— Work to complete —
Take the lines in the listing below from the line with "Table 3. The" up to and including the line with "Figure 10: Morphology" and set them down exactly, skipping pictures and adding nothing.

— Supplied data —

• • •

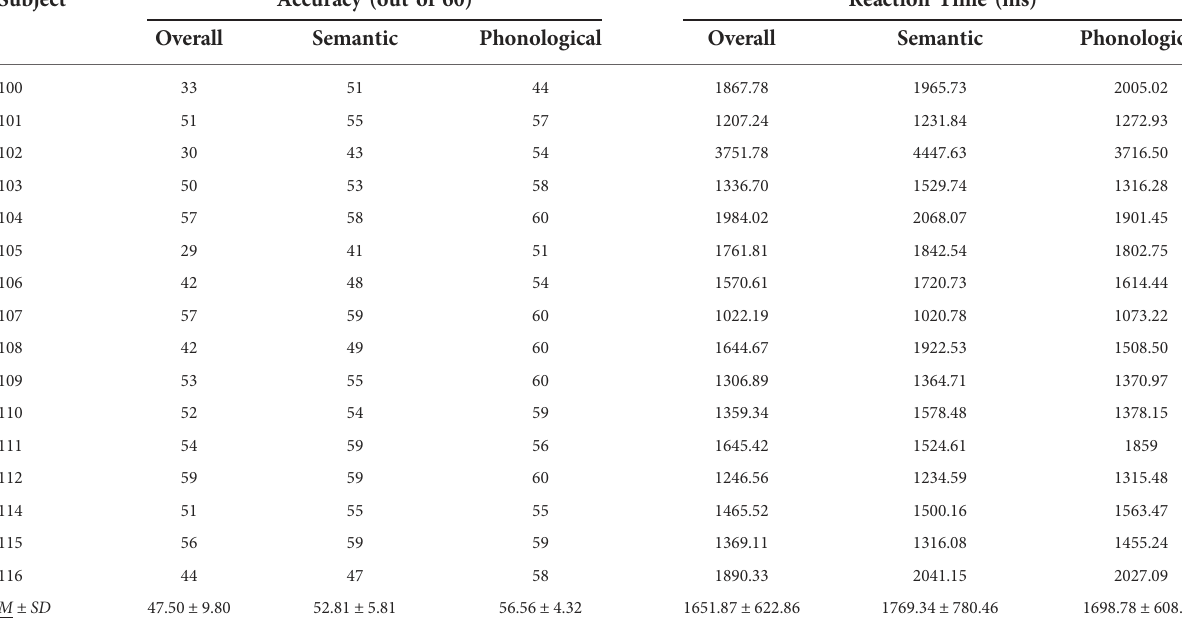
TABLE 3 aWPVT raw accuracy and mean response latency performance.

• • •

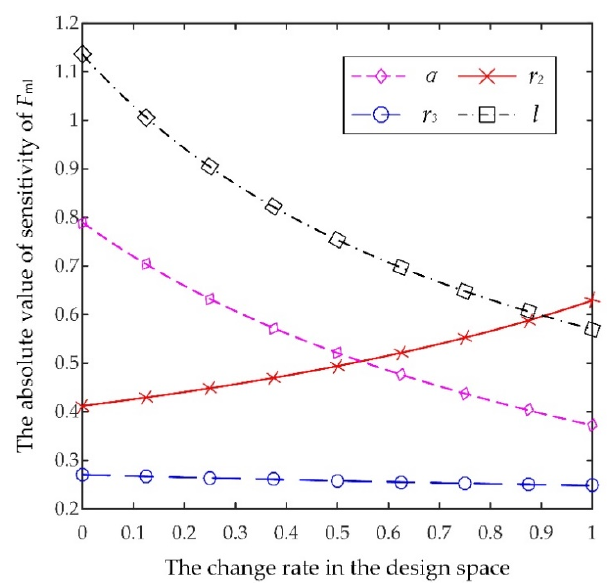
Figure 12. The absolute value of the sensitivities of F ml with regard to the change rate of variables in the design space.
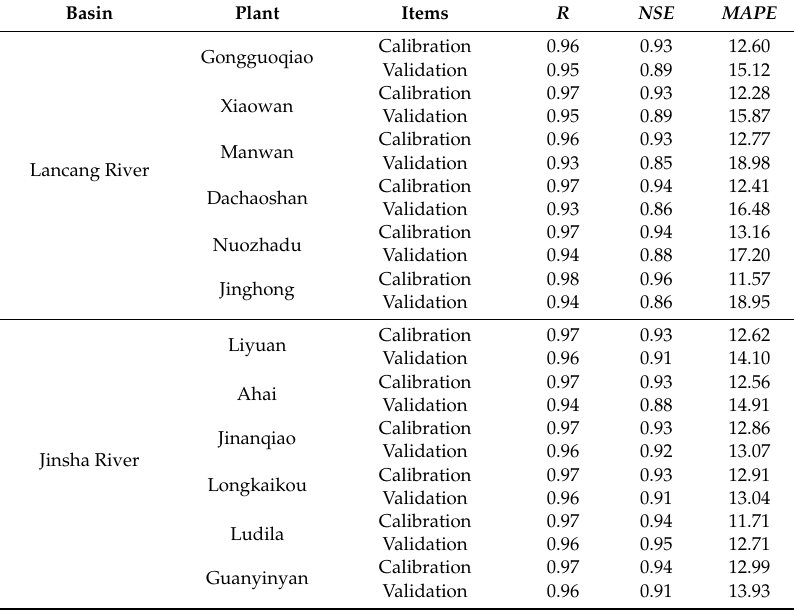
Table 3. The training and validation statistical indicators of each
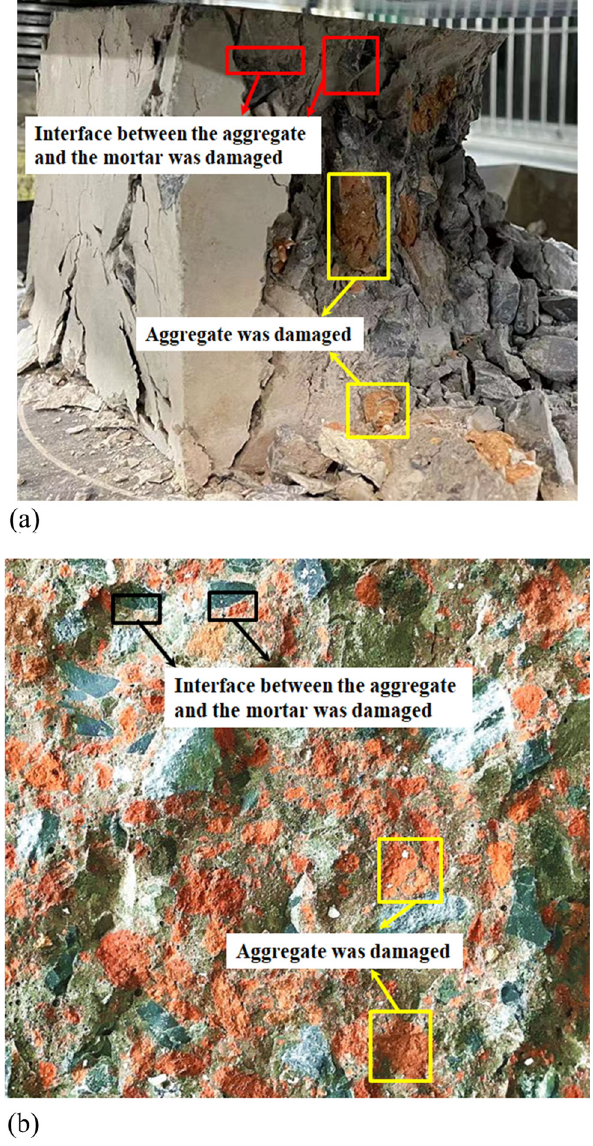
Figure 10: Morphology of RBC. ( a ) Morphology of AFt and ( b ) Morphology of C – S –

• • •

— Exercise output —
Table 3. The training and validation statistical indicators of each
Figure 10: Morphology of RBC. ( a ) Morphology of AFt and ( b ) Morphology of C – S –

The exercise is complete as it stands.